From Oak Harbor, Ohio, Kenn writes: In a few days, the Midwest Birding Symposium (MBS) will roll into Lakeside, Ohio, for the fourth time. I spoke at the first one there, in 1997, and Kimberly attended the one in 1999, but we didn’t know each other then. We were both involved when the MBS came back to Lakeside in 2009, and we’ll be even more heavily involved this time: for example, we’re giving a keynote talk together on Friday morning, September 16th. And Black Swamp Bird Observatory and Kaufman Field Guides are sharing one of the major booth spaces in the vendor hall. We’ll hope to see many of you at the Symposium!
If you attend, you’re bound to have a good time, no matter which of the many alternative activities you choose. But there are a few simple things you can do that will make your visit good for the birds, as well as for you. I’ll describe a few of them, in separate posts.
1. Go talk to Birds & Beans. This company is a sponsor of the Symposium, and will have a presence in the vendor area.
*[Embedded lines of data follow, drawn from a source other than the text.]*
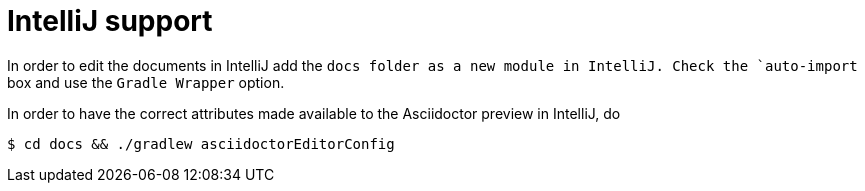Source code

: = IntelliJ support

In order to edit the documents in IntelliJ add the `docs folder as a new module in IntelliJ. Check the `auto-import` box and use the `Gradle Wrapper` option.

In order to have the correct attributes made available to the Asciidoctor preview in IntelliJ, do

[listing.terminal]
----
$ cd docs && ./gradlew asciidoctorEditorConfig
----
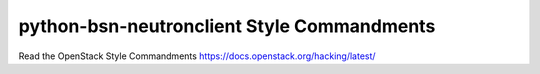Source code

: python-bsn-neutronclient Style Commandments
===============================================

Read the OpenStack Style Commandments https://docs.openstack.org/hacking/latest/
But their impact is felt throughout the Western Hemisphere, because what they’re “selling” is the concept of helping birds by drinking the right kind of coffee. (The “beans” in the name are coffee beans.) In the American tropics, organic shade-coffee plantations that have been certified as Bird-Friendly by the Smithsonian Migratory Bird Center support tremendous numbers of birds, both residents and wintering migrants from North America. Factory farms that grow coffee out in full sun support essentially no birds at all, and they’re also far less healthy for the workers and local communities. Switching from standard grocery-store sun coffee to Bird-Friendly coffee is one of the most powerful, yet simple, things that you can do to ensure that we’ll see migrating birds in the future.
So – check out all the fine vendors and exhibitors at the MBS, but make a special point of going to the Birds & Beans booth.
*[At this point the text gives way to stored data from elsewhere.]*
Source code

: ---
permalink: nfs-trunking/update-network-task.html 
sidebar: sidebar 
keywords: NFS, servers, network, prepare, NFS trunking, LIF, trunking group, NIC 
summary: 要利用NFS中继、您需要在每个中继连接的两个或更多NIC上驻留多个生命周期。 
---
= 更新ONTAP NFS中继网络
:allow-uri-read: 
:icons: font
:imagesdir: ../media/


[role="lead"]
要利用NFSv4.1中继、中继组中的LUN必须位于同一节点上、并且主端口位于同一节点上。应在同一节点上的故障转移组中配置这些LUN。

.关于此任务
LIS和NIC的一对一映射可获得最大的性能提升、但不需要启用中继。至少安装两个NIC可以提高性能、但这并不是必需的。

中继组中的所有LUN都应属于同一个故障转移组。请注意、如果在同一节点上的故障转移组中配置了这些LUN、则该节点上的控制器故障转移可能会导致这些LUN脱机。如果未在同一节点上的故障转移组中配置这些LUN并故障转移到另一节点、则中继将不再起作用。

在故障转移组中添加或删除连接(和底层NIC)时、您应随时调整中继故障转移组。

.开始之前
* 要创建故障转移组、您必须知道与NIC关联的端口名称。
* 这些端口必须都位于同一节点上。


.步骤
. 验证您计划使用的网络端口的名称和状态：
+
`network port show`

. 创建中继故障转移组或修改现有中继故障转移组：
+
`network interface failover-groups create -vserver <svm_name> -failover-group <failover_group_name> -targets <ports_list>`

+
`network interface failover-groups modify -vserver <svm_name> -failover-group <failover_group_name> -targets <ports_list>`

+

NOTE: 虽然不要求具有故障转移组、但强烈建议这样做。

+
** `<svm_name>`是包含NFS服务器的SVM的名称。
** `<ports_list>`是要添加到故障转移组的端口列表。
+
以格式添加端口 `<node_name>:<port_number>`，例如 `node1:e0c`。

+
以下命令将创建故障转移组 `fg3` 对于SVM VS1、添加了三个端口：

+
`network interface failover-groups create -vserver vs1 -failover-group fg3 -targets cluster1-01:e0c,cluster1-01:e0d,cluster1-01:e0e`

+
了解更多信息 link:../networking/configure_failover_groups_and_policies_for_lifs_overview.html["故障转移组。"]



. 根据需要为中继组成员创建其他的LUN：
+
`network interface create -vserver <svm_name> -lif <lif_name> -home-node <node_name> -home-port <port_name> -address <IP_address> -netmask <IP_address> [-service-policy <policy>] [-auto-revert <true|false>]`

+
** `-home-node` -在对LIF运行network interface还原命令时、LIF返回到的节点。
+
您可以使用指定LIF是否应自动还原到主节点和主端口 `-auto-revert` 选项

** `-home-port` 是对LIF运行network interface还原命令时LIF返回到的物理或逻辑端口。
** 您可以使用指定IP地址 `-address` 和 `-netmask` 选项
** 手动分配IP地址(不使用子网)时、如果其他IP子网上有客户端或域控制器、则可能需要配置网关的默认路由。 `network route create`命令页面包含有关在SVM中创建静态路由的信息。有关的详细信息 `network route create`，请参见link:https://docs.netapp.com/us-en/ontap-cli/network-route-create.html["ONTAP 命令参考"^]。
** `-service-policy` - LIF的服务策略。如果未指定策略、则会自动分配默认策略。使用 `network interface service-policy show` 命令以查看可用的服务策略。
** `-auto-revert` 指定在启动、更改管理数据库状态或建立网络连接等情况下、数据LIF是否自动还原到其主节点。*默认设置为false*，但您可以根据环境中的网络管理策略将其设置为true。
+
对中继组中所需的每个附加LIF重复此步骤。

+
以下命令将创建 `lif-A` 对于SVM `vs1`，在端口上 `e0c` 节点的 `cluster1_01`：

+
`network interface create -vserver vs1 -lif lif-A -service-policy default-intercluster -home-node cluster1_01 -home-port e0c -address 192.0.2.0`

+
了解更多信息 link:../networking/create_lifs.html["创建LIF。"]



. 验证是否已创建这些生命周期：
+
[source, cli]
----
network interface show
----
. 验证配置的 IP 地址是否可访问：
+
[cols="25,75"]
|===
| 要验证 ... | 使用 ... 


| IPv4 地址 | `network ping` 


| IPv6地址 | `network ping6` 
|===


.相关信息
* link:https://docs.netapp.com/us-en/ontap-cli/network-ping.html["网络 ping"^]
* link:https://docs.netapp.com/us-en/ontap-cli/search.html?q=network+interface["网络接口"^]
Also, be sure to catch Bridget Stutchbury’s keynote talk on Friday night. Bridget is a talented ornithologist and conservationist (she wrote the compelling book Silence of the Songbirds), and she’s also a major advisor to, and spokesperson for, Birds & Beans. (By the way, Birds & Beans is also strongly supported by famed nature author Scott Weidensaul, by Wayne Petersen from Massachusetts Audubon Society, by Ken Rosenberg from the Cornell Lab of Ornithology, and others. And the American Ornithologists’ Union has just come out with a strong endorsement of the Smithsonian’s Bird-Friendly certification. This stuff is seriously important!)
Also, go to the Rhein Center “travel talks” from 4:10 to 4:30 pm on Friday or Saturday, to hear Jefferson Shriver talk about a wonderful Bird-Friendly coffee plantation called the Gaia Estate, in Nicaragua. Jefferson is a friend of ours, Gaia Estate is one of the most inspiring places that Kimberly and I have ever visited, and their coffee is delicious!
And if you can’t attend the Midwest Birding Symposium this year, be sure to check out Birds & Beans online to find out more. Please do this for the birds, and do it for yourself!